A visit to Magico

Barry Willis continues his whistlestop tour of West Coast audio marques with a visit to speaker maker Magico that leaves him feeling Lilliputian... and considering a listening room upgrade

Redundancy can be hilarious. As we passed a gym still packed at a late hour, a highly educated former girlfriend said: ‘Look! All those great big huge gigantic workout guys’ – a glorious string of adjectives describing enormity. Her vocabulary had momentarily defaulted to the level of an eight-year-old when she couldn’t come up with ‘bodybuilders’.

Visitors to the Magico factory in Hayward, California may feel similarly awed, a bit like Lilliputians, the tiny people in Jonathan Swift’s Gulliver’s Travels. Everything about the company’s production facility is enormous and oversize – from the building to its display areas, its assembly and shipping departments, its production equipment, and its ultra-impressive listening room.

Objects of desire

In early March, my friend Ken Askew and I enjoyed an invitation to tour Magico’s plant not far from Silicon Valley, a similar excursion to one I had made a few weeks earlier to amp brand MSB [HFN May ’25].

‘Enormity’ also applies to Magico products themselves. Many of them are cost-no-object loudspeakers in massive cabinets. Or no cabinets at all, as in the open-construction Ultimate models. Magico crossover networks feature the biggest imaginable components – polypropylene capacitors the size of institutional food cans, and coils that might look more appropriate in the engine room of a battleship.

The sheer size of the place implies that inside is a production line for high-performance automobiles or earth-moving equipment. It’s among the most capacious audio factories I have ever visited. Many Magico products get shipped in crates so large they would consume most of the space in a commercial lorry.

We enjoyed tutorials from Magico engineers about how the company’s products are designed and built, most of them with ultra-rigid internal bracing of aluminium. Some of the cutaway displays appeared to have been machined from single billets of the metal, an extremely rigid form of construction but one that wastes material in the production process.

Many of its midline products look like competitors’ models, ie, floorstanding loudspeakers with multiple drivers, but with suggested retail prices far in excess of similar-looking products from other brands. Most dominant in the display area are the giant cabinet-free horns, the ‘Ultimate III’ looking like a science-fiction weapon ready to vaporise the next intruder.

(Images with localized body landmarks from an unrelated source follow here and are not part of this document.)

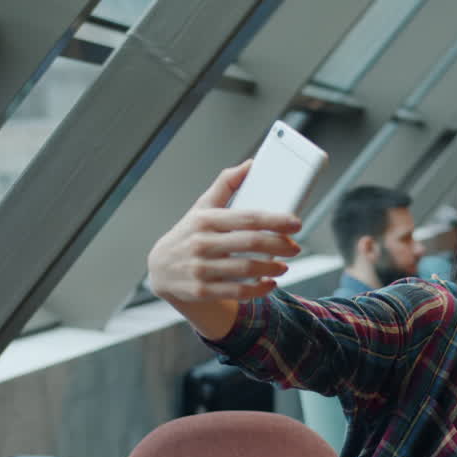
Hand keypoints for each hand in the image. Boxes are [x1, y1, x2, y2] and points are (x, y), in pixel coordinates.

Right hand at [147, 160, 302, 302]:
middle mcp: (202, 243)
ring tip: (284, 265)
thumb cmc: (189, 234)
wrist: (161, 269)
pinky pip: (237, 292)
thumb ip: (226, 185)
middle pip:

Ken couldn’t resist a joke. ‘If this is the Ultimate, is the previous model the Penultimate?’. We didn’t try that one on our tour guides.

Everything about Magico screams both ‘obsessive quality’ and ‘global reach’ – the interior walls are festooned with copies of audio journals throughout the world (including [HFN]) – and it’s clearly well funded. Our listening session, hosted by Magico chief designer Alon Wolf, took place in a cavernous demo room with walls as thick as those of an old castle.

Alive and kicking

We couldn’t hear a thing from outside, but inside was a revelation, with walls lined with what appeared to be tall sheets of folded paper, almost like the bellows of an accordion.

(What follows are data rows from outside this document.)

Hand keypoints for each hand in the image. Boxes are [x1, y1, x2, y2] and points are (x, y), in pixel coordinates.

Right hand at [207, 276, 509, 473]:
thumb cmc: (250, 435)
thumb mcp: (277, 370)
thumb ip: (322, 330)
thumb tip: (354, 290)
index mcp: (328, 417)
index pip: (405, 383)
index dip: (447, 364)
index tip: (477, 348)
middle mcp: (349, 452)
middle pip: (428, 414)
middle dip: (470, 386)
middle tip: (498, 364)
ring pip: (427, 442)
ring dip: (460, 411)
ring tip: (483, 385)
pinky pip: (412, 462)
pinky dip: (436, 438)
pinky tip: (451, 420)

Acoustically neutral, but not dead, the room and the system in it – a pair of S5 speakers in an ‘aubergine’ finish – sounded as marvellously revealing as you might imagine, with music delivered by ‘files’ from an enormous streamer. Analogue source gear sat unused, to my relief – I prefer digital. The presentation was awe-inspiring, but as Ken remarked, ‘The room is so well designed, almost anything would sound great in it!’.